* Task instructions
From the line containing "External Resources" to the last line of the records, please reproduce every line exactly and nothing more.

[Extracted page text data]

-------------------------

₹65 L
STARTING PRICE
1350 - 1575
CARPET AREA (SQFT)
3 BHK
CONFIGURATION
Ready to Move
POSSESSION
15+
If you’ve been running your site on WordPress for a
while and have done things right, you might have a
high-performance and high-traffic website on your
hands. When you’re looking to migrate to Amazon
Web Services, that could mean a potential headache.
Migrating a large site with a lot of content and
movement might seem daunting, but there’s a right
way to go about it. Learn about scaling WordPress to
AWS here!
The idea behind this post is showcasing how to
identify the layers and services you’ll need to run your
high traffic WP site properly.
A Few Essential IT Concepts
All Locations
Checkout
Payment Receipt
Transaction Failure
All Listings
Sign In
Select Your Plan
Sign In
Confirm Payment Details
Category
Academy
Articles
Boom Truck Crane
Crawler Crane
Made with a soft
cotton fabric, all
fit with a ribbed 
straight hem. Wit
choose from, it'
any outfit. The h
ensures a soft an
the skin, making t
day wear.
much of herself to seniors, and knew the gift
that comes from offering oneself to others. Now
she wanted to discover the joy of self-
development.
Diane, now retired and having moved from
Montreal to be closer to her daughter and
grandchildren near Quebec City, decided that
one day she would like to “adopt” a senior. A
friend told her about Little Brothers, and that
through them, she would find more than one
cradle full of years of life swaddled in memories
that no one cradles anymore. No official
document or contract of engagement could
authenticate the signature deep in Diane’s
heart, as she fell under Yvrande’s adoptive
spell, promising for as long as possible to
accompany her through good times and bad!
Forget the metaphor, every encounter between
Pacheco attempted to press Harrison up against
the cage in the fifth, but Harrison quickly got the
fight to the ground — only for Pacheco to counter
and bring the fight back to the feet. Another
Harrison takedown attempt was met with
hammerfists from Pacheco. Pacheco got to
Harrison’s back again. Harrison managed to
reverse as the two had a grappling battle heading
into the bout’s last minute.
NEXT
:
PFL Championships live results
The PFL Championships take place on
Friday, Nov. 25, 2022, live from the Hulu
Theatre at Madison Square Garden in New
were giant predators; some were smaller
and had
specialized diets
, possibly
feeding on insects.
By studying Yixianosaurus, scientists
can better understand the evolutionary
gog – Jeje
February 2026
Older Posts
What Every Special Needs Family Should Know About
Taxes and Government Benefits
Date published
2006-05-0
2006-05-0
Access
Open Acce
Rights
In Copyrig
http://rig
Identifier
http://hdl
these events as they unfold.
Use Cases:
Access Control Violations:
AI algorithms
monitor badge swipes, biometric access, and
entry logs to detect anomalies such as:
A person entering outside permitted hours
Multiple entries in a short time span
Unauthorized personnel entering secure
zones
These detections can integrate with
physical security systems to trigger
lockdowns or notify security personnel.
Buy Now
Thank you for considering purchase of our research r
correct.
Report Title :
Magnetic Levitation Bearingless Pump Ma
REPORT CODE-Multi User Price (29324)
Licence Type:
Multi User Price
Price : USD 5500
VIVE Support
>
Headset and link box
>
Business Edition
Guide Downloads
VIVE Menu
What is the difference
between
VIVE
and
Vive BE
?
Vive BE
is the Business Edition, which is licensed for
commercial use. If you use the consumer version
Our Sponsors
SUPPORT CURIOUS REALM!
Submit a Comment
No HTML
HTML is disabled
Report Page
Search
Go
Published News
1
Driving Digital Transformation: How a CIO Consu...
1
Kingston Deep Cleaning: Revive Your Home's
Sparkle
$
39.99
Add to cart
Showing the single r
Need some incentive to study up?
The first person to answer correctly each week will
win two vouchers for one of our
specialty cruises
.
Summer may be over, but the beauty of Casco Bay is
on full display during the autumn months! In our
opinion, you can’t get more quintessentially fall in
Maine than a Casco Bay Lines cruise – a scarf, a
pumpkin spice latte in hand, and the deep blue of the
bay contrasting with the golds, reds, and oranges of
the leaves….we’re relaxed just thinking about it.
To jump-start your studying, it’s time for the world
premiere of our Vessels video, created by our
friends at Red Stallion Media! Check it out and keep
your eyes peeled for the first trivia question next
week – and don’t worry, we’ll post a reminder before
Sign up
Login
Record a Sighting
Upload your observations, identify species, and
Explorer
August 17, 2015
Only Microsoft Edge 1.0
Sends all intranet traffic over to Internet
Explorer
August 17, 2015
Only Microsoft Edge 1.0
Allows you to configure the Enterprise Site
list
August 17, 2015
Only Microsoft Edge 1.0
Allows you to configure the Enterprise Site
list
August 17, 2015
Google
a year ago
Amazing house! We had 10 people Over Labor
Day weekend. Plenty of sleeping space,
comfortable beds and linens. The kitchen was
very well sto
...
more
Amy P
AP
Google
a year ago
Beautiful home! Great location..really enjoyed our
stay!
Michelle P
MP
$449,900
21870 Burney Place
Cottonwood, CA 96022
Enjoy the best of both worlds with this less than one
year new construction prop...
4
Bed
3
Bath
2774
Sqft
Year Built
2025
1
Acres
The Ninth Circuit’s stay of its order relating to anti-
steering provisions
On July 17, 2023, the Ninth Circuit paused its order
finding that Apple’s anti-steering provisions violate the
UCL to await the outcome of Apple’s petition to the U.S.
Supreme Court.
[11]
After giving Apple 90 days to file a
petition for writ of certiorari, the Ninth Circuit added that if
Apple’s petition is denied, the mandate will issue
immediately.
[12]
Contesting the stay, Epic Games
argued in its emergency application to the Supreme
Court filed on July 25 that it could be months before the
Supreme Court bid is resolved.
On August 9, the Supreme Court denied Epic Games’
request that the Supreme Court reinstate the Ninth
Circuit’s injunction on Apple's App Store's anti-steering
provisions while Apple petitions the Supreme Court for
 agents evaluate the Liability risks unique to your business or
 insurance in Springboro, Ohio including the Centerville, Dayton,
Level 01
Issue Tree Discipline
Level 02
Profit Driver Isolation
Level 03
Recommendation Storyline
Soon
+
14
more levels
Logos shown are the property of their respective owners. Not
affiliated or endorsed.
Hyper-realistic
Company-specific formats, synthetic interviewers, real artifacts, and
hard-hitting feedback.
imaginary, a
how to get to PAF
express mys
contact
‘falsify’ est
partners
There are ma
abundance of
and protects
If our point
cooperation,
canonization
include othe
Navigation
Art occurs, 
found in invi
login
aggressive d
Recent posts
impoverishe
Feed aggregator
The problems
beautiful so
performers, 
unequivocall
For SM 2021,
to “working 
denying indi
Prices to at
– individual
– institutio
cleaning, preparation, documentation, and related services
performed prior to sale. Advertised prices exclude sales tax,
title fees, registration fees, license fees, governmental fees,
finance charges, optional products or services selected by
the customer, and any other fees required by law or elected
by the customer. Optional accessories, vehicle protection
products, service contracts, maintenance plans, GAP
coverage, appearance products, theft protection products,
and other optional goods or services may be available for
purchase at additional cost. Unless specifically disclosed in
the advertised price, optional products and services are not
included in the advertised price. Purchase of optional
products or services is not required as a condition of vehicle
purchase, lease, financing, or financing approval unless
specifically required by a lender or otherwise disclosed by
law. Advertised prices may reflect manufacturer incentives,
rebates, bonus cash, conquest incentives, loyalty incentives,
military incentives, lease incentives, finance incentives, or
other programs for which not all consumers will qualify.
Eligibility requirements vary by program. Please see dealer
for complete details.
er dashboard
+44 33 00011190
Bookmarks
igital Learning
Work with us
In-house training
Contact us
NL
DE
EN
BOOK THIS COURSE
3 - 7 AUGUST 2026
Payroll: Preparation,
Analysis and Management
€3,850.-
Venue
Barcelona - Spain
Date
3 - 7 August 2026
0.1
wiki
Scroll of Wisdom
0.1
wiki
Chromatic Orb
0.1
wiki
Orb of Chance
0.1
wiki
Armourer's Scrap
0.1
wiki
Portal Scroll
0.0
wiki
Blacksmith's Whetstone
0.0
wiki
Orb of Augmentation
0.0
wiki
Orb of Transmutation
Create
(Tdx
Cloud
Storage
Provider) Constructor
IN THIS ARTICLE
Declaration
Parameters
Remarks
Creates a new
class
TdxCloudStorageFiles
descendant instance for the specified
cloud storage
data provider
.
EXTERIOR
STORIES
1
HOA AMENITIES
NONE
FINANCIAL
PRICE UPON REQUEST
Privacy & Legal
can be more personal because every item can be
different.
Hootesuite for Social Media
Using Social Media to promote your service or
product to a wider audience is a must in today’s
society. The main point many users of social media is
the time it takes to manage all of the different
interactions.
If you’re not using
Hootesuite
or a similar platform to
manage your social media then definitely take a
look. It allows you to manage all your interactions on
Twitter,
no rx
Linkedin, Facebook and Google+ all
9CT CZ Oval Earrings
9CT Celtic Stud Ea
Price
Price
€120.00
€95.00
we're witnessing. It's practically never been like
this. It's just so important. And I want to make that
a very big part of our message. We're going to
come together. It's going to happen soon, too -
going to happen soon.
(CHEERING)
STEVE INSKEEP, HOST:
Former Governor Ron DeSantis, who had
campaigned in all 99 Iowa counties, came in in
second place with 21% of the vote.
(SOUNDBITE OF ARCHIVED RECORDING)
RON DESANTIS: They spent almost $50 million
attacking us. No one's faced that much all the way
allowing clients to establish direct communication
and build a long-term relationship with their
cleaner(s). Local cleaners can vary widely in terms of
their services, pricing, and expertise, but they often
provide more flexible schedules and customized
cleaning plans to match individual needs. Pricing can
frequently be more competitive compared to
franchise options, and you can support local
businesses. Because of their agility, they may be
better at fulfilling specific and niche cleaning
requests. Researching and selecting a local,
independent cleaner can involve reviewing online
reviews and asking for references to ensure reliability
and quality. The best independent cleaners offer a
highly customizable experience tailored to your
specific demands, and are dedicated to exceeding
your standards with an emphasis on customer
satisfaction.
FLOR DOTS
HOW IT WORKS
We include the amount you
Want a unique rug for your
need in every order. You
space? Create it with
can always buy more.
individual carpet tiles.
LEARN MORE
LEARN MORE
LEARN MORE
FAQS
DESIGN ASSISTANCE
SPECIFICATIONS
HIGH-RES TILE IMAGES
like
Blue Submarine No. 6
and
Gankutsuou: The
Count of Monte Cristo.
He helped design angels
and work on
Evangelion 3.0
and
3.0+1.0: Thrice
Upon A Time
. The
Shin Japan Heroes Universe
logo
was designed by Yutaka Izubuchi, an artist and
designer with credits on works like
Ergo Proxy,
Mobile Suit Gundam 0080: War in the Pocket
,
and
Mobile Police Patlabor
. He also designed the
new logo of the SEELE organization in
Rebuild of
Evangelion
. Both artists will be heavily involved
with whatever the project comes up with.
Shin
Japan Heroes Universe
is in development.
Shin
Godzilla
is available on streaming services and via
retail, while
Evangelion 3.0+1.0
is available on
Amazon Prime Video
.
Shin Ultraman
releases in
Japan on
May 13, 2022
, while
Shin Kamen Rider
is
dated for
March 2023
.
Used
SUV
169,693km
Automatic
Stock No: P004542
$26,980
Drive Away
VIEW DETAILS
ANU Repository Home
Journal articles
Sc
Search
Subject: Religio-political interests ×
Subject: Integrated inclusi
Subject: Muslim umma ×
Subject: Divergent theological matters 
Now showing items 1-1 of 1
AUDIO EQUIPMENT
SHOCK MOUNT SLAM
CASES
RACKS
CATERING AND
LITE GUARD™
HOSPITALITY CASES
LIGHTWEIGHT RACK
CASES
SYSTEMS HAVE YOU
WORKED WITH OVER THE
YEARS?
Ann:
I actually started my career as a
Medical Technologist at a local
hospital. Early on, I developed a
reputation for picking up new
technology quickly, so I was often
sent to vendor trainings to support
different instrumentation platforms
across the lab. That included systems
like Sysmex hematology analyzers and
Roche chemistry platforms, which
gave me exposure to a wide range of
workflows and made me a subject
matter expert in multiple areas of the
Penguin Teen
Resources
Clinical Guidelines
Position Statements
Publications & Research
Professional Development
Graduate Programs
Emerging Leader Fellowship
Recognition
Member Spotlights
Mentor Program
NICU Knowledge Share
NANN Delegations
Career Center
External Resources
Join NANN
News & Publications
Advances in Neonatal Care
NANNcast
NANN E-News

-------------------------

* Response for this exercise
External Resources
Join NANN
News & Publications
Advances in Neonatal Care
NANNcast
NANN E-News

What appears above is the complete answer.